I’ve been to hundreds of companies across the country that do all three of these services. Here are the averages I’ve seen.

Lawn care: 10% to 20%. Really good companies running small, super-dense routes with efficient equipment can hit 25%. I’d actually say most are doing less than 10%, if I’m being honest. And robots are coming at some point. We’ve been trying to get these things out there for 20-plus years and they’re still not here, but that could change the game.

Fertilization and weed control: 15% to 25%, with top operators hitting the high 20s to low 30s.

Pest control: 15% to 25%, with top operators pushing 35%. I’ve heard people claim 45% to 50% margins, and it’s probably true, but they’re doing all the work themselves. That’s just not scalable.

These numbers don’t make one business better than the other. They just show how differently each model performs. There are incredible long-term fertilizing companies that do really well. But on average, pest control runs leaner and compounds faster because of the recurring structure.

Valuation and Exit Multiples

Take these as averages. I’ve seen companies in each of these industries get way higher multiples than what I’m about to share.

Lawn care: 1.5x to 3x multiple. Fertilization and weed control: 2.5x to 4x EBITDA. Pest control: 4x to 8x EBITDA.

Platform companies in each of these can go way higher. I’ve seen multiples across all three that blow these numbers away. But on average, investors pay more for the predictability of contracts and retention. Pest control just checks all those boxes. It’s the same hard work in every industry. Investors just pay a premium for that predictability.

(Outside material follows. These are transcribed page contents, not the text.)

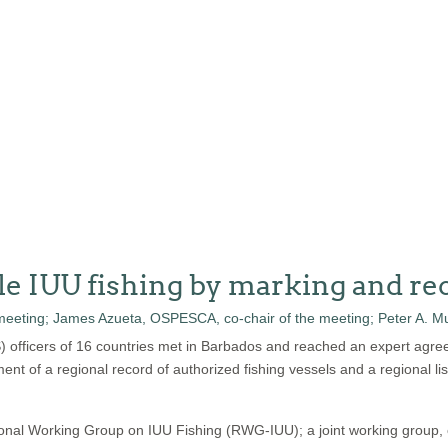
le IUU fishing by marking and rec
S) officers of 16 countries met in Barbados and reached an expert agre
ment of a regional record of authorized fishing vessels and a regional lis
ional Working Group on IUU Fishing (RWG-IUU); a joint working group,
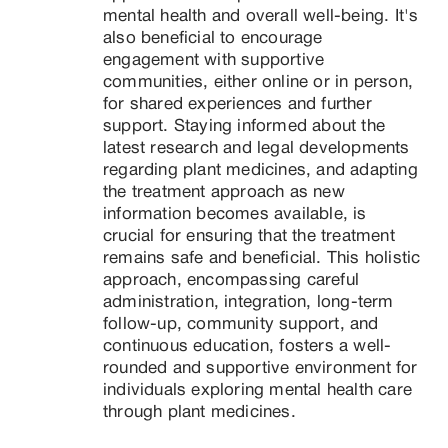
mental health and overall well-being. It's 
also beneficial to encourage 
engagement with supportive 
communities, either online or in person, 
for shared experiences and further 
support. Staying informed about the 
latest research and legal developments 
regarding plant medicines, and adapting 
the treatment approach as new 
information becomes available, is 
crucial for ensuring that the treatment 
remains safe and beneficial. This holistic 
approach, encompassing careful 
administration, integration, long-term 
follow-up, community support, and 
continuous education, fosters a well-
rounded and supportive environment for 
individuals exploring mental health care 
through plant medicines.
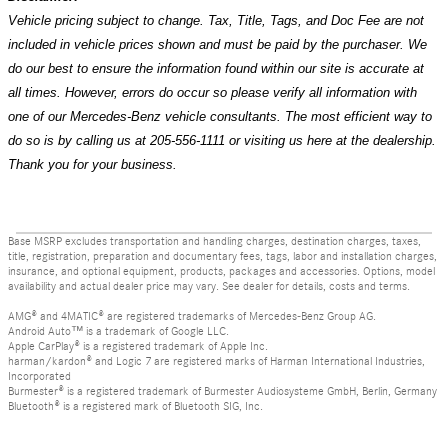
Vehicle pricing subject to change. Tax, Title, Tags, and Doc Fee are not
included in vehicle prices shown and must be paid by the purchaser. We
do our best to ensure the information found within our site is accurate at
all times. However, errors do occur so please verify all information with
one of our Mercedes-Benz vehicle consultants. The most efficient way to
do so is by calling us at 205-556-1111 or visiting us here at the dealership.
Thank you for your business.
Base MSRP excludes transportation and handling charges, destination charges, taxes,
title, registration, preparation and documentary fees, tags, labor and installation charges,
insurance, and optional equipment, products, packages and accessories. Options, model
availability and actual dealer price may vary. See dealer for details, costs and terms.
AMG® and 4MATIC® are registered trademarks of Mercedes-Benz Group AG.
Android Auto™ is a trademark of Google LLC.
Apple CarPlay® is a registered trademark of Apple Inc.
harman/kardon® and Logic 7 are registered marks of Harman International Industries,
Incorporated
Burmester® is a registered trademark of Burmester Audiosysteme GmbH, Berlin, Germany
Bluetooth® is a registered mark of Bluetooth SIG, Inc.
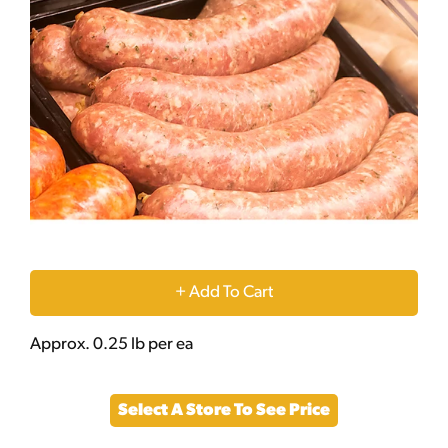
+
Add
Approx. 0.25 lb per ea
to
Select A Store To See Price
Cart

What Each Business Taught Me

Lawn care was my first business. It taught me work ethic. It taught me a lot about business, period.

Fertilizing taught me that once you have products you can mark up and a license that requires a specific applicator, the profit margins are just way higher. Less competition. Better pay per truck, per technician. Better employees.

Pest control taught me leverage. If I’m going to spend my money, let me go back to those original numbers. One truck costs $70,000 to $100,000 and returns around $200,000 with two people. Another costs $100,000 and returns $250,000 with one truck. Or I can spend $25,000 to $35,000 on a pest control setup that can make $300,000 to $400,000 a year. Where am I going to get the best return on my money? Where can I recoup my investment the fastest? That’s pest control. The asset utilization is just way better because I’m getting a much higher return on my investment.

The Bottom Line

When you look at the numbers purely side by side, pest control gives you the most room for growth and the most predictable revenue to build on. If you’re mowing or fertilizing or thinking about adding pest control, take this as your sign to run the numbers.

All three of these work, but one of them compounds faster, holds customers longer, and builds a business that grows every single year. In my opinion, that’s pest control.

That’s exactly why, when I started back over, I built Pest Badger. I knew the best return on my money would be pest control going forward. And that’s why I started this channel: to help other operators and entrepreneurs just like you see what’s possible and dial in the model that scales the right way.